Further, if the air vent passage of the carburetor is provided at a predetermined height from the injection port of the main nozzle, the injection port of the main nozzle is above the action part of atmospheric pressure by a predetermined height during the inverted operation. , Which is more effective because it can bring the air-fuel ratio closer to that at the upright position.

[Brief description of drawings]

FIG. 1 is a vertical sectional view showing an embodiment of an air vent mechanism of the present invention.

FIG. 2 is an explanatory view showing a circulation type vaporizer of the present invention.

FIG. 3 is a vertical cross-sectional view showing an inverted state of the air vent mechanism of the present invention. .

FIG. 4 is a vertical cross-sectional view showing another embodiment of the air vent mechanism of the present invention.

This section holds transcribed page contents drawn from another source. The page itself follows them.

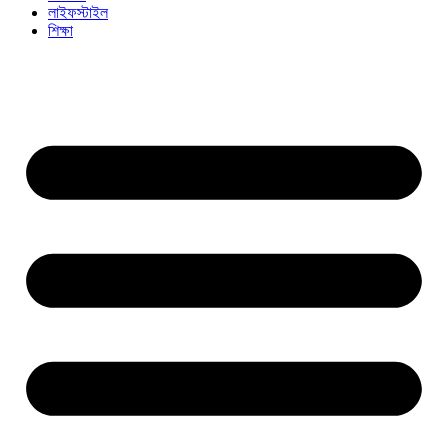
লাইফস্টাইল
শিক্ষা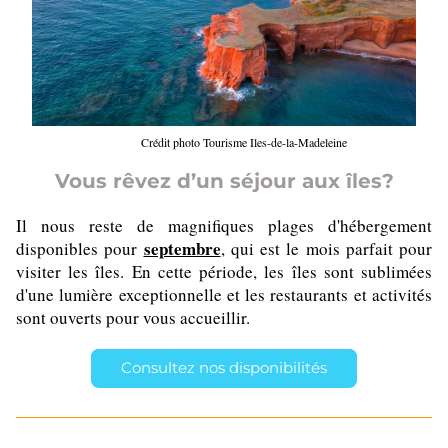
Crédit photo Tourisme Iles-de-la-Madeleine
Vous rêvez d’un séjour aux îles?
Il nous reste de magnifiques plages d'hébergement 
septembre
disponibles pour
, qui est le mois parfait pour 
visiter les îles. En cette période, les îles sont sublimées 
d'une lumière exceptionnelle et les restaurants et activités 
sont ouverts pour vous accueillir.
Consultez nos disponibilités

FIG. 5 is a vertical cross-sectional view showing a conventional air vent mechanism.

[Explanation of symbols]

 6 Circulating Vaporizer 7 Fuel Tank 16 Fuel Chamber 20 Main Nozzle 25 Return Passage 26 Weir 30 Air Vent Passage

Claims (2)

[Scope of utility model registration request] 1. A fuel pump sucks fuel from a fuel tank and supplies it to a fuel chamber, and when the oil level in the chamber reaches a predetermined height, the fuel overflows to form a constant oil level, and further overflows from the chamber. In the circulation type vaporizer for returning the fuel to the fuel tank through the return passage, the fuel tank is communicated with the atmosphere only through the air vent passage of the vaporizer, and the air vent mechanism of the circulation type vaporizer. . 2. The air vent mechanism for a circulation type carburetor according to claim 1, wherein the air vent passage of the carburetor is provided at a predetermined height from the injection port of the main nozzle.